# Prompt:
Could you extract every entry below and reproduce it exactly?

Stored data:

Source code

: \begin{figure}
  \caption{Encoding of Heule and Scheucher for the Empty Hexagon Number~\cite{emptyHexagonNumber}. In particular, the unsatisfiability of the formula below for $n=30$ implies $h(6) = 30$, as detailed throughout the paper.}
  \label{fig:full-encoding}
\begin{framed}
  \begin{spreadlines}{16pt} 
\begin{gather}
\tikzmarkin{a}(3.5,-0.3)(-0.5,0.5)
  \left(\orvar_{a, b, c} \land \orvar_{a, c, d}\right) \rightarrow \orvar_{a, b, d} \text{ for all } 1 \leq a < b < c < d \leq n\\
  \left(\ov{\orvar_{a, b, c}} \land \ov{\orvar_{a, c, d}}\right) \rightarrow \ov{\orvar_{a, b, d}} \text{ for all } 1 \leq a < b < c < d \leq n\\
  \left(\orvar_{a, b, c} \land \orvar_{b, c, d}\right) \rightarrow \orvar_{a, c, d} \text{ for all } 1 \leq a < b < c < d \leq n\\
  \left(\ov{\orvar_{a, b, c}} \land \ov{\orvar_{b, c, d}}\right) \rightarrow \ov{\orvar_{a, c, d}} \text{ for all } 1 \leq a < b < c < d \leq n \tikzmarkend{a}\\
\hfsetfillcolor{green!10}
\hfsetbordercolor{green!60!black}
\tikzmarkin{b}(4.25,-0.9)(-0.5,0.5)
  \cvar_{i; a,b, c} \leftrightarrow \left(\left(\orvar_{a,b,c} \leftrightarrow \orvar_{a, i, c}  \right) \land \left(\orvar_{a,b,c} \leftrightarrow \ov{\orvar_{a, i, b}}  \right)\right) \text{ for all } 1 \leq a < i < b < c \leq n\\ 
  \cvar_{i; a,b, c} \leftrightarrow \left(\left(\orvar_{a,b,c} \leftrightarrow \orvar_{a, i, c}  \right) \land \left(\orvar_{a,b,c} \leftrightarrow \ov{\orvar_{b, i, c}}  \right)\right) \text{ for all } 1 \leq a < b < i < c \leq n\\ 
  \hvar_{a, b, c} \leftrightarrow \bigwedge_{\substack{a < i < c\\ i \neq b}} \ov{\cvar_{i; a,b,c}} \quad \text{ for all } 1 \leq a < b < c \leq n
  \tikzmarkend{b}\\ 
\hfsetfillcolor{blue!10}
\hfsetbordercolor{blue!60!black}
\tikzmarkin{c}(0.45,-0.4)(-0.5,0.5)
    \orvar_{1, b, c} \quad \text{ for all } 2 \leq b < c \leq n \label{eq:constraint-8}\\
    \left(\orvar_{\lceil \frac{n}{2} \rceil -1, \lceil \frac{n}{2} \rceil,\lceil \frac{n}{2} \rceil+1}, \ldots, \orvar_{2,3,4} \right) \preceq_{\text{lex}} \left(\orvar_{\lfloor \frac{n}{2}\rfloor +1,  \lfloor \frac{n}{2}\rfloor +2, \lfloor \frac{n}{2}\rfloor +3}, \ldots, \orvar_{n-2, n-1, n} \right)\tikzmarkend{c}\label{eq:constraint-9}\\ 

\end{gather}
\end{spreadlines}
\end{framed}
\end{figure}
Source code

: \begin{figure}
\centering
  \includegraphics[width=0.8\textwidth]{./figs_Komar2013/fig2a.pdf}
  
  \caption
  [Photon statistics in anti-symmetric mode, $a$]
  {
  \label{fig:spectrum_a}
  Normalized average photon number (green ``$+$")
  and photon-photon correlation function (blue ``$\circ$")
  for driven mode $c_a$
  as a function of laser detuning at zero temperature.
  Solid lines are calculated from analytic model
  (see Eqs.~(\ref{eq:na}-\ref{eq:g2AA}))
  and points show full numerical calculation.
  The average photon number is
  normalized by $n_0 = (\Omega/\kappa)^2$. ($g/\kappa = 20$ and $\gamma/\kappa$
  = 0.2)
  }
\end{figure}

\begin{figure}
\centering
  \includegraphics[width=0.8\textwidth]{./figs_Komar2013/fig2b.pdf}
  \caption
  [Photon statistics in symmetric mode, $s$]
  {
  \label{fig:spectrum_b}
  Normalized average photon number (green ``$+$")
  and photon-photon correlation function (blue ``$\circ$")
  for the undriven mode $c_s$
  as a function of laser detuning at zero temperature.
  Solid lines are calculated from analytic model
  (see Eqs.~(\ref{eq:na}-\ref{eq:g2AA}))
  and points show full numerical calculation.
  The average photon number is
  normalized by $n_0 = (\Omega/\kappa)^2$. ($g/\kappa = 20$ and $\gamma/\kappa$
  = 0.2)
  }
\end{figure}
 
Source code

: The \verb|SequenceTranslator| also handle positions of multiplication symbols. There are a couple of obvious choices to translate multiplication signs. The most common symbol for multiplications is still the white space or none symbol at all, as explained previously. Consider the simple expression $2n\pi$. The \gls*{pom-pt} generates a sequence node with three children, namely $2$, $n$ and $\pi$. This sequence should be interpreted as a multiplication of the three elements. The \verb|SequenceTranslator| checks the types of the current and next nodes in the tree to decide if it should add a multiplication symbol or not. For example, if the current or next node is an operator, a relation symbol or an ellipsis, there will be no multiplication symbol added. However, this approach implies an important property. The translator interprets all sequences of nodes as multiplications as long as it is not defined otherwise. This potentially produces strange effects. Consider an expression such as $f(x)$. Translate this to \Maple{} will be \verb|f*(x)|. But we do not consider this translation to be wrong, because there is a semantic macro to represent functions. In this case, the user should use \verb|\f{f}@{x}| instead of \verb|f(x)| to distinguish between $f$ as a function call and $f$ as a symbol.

# Answer box:
Source code

: \begin{figure}
  \caption{Encoding of Heule and Scheucher for the Empty Hexagon Number~\cite{emptyHexagonNumber}. In particular, the unsatisfiability of the formula below for $n=30$ implies $h(6) = 30$, as detailed throughout the paper.}
  \label{fig:full-encoding}
\begin{framed}
  \begin{spreadlines}{16pt} 
\begin{gather}
\tikzmarkin{a}(3.5,-0.3)(-0.5,0.5)
  \left(\orvar_{a, b, c} \land \orvar_{a, c, d}\right) \rightarrow \orvar_{a, b, d} \text{ for all } 1 \leq a < b < c < d \leq n\\
  \left(\ov{\orvar_{a, b, c}} \land \ov{\orvar_{a, c, d}}\right) \rightarrow \ov{\orvar_{a, b, d}} \text{ for all } 1 \leq a < b < c < d \leq n\\
  \left(\orvar_{a, b, c} \land \orvar_{b, c, d}\right) \rightarrow \orvar_{a, c, d} \text{ for all } 1 \leq a < b < c < d \leq n\\
  \left(\ov{\orvar_{a, b, c}} \land \ov{\orvar_{b, c, d}}\right) \rightarrow \ov{\orvar_{a, c, d}} \text{ for all } 1 \leq a < b < c < d \leq n \tikzmarkend{a}\\
\hfsetfillcolor{green!10}
\hfsetbordercolor{green!60!black}
\tikzmarkin{b}(4.25,-0.9)(-0.5,0.5)
  \cvar_{i; a,b, c} \leftrightarrow \left(\left(\orvar_{a,b,c} \leftrightarrow \orvar_{a, i, c}  \right) \land \left(\orvar_{a,b,c} \leftrightarrow \ov{\orvar_{a, i, b}}  \right)\right) \text{ for all } 1 \leq a < i < b < c \leq n\\ 
  \cvar_{i; a,b, c} \leftrightarrow \left(\left(\orvar_{a,b,c} \leftrightarrow \orvar_{a, i, c}  \right) \land \left(\orvar_{a,b,c} \leftrightarrow \ov{\orvar_{b, i, c}}  \right)\right) \text{ for all } 1 \leq a < b < i < c \leq n\\ 
  \hvar_{a, b, c} \leftrightarrow \bigwedge_{\substack{a < i < c\\ i \neq b}} \ov{\cvar_{i; a,b,c}} \quad \text{ for all } 1 \leq a < b < c \leq n
  \tikzmarkend{b}\\ 
\hfsetfillcolor{blue!10}
\hfsetbordercolor{blue!60!black}
\tikzmarkin{c}(0.45,-0.4)(-0.5,0.5)
    \orvar_{1, b, c} \quad \text{ for all } 2 \leq b < c \leq n \label{eq:constraint-8}\\
    \left(\orvar_{\lceil \frac{n}{2} \rceil -1, \lceil \frac{n}{2} \rceil,\lceil \frac{n}{2} \rceil+1}, \ldots, \orvar_{2,3,4} \right) \preceq_{\text{lex}} \left(\orvar_{\lfloor \frac{n}{2}\rfloor +1,  \lfloor \frac{n}{2}\rfloor +2, \lfloor \frac{n}{2}\rfloor +3}, \ldots, \orvar_{n-2, n-1, n} \right)\tikzmarkend{c}\label{eq:constraint-9}\\ 

\end{gather}
\end{spreadlines}
\end{framed}
\end{figure}
Source code

: \begin{figure}
\centering
  \includegraphics[width=0.8\textwidth]{./figs_Komar2013/fig2a.pdf}
  
  \caption
  [Photon statistics in anti-symmetric mode, $a$]
  {
  \label{fig:spectrum_a}
  Normalized average photon number (green ``$+$")
  and photon-photon correlation function (blue ``$\circ$")
  for driven mode $c_a$
  as a function of laser detuning at zero temperature.
  Solid lines are calculated from analytic model
  (see Eqs.~(\ref{eq:na}-\ref{eq:g2AA}))
  and points show full numerical calculation.
  The average photon number is
  normalized by $n_0 = (\Omega/\kappa)^2$. ($g/\kappa = 20$ and $\gamma/\kappa$
  = 0.2)
  }
\end{figure}

\begin{figure}
\centering
  \includegraphics[width=0.8\textwidth]{./figs_Komar2013/fig2b.pdf}
  \caption
  [Photon statistics in symmetric mode, $s$]
  {
  \label{fig:spectrum_b}
  Normalized average photon number (green ``$+$")
  and photon-photon correlation function (blue ``$\circ$")
  for the undriven mode $c_s$
  as a function of laser detuning at zero temperature.
  Solid lines are calculated from analytic model
  (see Eqs.~(\ref{eq:na}-\ref{eq:g2AA}))
  and points show full numerical calculation.
  The average photon number is
  normalized by $n_0 = (\Omega/\kappa)^2$. ($g/\kappa = 20$ and $\gamma/\kappa$
  = 0.2)
  }
\end{figure}
 
Source code

: The \verb|SequenceTranslator| also handle positions of multiplication symbols. There are a couple of obvious choices to translate multiplication signs. The most common symbol for multiplications is still the white space or none symbol at all, as explained previously. Consider the simple expression $2n\pi$. The \gls*{pom-pt} generates a sequence node with three children, namely $2$, $n$ and $\pi$. This sequence should be interpreted as a multiplication of the three elements. The \verb|SequenceTranslator| checks the types of the current and next nodes in the tree to decide if it should add a multiplication symbol or not. For example, if the current or next node is an operator, a relation symbol or an ellipsis, there will be no multiplication symbol added. However, this approach implies an important property. The translator interprets all sequences of nodes as multiplications as long as it is not defined otherwise. This potentially produces strange effects. Consider an expression such as $f(x)$. Translate this to \Maple{} will be \verb|f*(x)|. But we do not consider this translation to be wrong, because there is a semantic macro to represent functions. In this case, the user should use \verb|\f{f}@{x}| instead of \verb|f(x)| to distinguish between $f$ as a function call and $f$ as a symbol.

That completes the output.